Reduced capacity of the fan for one. After chili night that can be a big problem.:laughing: LOL. It may also overload the fan and if it overheats then there is an insurance/fire risk problem/situation.


----------



## Yoyizit (Jul 11, 2008)

*it's in here somewhere*

http://www.e-star.com/publications/andrews/double_duy_bath_Fans_05.2005.pdf

I knew it was here somewhere. . .
http://www.engineeringtoolbox.com/duct-friction-pressure-loss-d_444.html
Your spreadsheet can handle the fractional exponents in the formula.

At 50 CFM, 3" pipe has 0.74 resistance and 4" pipe has 0.18, but the CFM will drop with 3" pipe. At 25 CFM the resistance of 3" pipe is 0.2.

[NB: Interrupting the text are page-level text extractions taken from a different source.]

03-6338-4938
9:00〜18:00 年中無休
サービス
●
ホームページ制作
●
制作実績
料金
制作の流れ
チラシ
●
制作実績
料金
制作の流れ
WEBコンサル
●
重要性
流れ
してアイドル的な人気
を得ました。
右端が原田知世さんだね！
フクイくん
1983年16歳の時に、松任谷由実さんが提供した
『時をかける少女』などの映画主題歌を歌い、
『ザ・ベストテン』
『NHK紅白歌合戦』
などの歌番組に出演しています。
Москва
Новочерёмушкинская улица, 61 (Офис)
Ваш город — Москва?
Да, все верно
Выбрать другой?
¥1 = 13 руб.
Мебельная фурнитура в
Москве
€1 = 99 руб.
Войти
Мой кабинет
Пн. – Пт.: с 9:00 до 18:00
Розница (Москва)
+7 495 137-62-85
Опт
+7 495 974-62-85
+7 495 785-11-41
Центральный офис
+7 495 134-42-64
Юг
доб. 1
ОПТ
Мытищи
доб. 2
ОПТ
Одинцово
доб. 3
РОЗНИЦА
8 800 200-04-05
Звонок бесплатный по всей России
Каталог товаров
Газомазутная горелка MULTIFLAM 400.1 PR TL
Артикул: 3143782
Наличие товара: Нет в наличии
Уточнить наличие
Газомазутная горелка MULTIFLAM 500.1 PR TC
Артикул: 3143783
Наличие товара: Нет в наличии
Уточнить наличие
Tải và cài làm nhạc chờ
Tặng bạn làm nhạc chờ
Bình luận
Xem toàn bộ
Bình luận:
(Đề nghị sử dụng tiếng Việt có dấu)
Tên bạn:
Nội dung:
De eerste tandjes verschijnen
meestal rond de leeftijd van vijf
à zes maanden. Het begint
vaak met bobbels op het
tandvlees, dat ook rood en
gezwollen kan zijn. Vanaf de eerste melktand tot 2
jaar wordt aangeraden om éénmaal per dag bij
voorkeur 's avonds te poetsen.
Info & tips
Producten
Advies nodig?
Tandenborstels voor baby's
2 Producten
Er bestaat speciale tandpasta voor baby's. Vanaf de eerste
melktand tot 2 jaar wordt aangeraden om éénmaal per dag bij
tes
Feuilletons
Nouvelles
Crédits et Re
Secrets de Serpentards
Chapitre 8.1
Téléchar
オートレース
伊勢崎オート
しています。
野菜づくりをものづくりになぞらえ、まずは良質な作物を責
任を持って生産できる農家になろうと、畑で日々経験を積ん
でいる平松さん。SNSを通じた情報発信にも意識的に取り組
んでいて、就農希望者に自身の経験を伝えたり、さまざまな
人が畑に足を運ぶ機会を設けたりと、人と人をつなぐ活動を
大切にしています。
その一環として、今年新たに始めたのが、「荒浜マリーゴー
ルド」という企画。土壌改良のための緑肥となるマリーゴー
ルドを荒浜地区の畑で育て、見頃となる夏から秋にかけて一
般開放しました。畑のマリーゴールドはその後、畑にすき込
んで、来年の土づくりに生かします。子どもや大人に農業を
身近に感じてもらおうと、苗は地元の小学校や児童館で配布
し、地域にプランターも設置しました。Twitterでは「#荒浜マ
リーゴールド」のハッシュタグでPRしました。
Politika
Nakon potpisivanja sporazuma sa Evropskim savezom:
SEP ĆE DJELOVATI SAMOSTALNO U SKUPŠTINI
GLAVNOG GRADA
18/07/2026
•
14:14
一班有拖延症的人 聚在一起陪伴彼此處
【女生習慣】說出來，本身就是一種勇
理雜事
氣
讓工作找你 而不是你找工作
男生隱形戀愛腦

BTW, I think those kinds of motors can stand an overload indefinitely.
"Impedance Protection is when the windings of the motors are designed so that they limit the amount of heat generated even, in abnormal situations such as a locked-rotor condition. Impedance Protected motors are normally small motors such as the shaded pole type shown. Impedance Protected Motors are in category XEIT2."


----------



## raz (Oct 15, 2008)

Excellent comments folks - thanx so much. And thanx for the referral to the Engineering Toolbox - another cool site.


----------



## yuri (Nov 29, 2008)

Make sure you keep it clean. We had a private church school burn half way to the ground because of an overheated bathroom fan and lint. Firewall saved the rest of the complex. Why not buy a fan with a 3" exhaust?


----------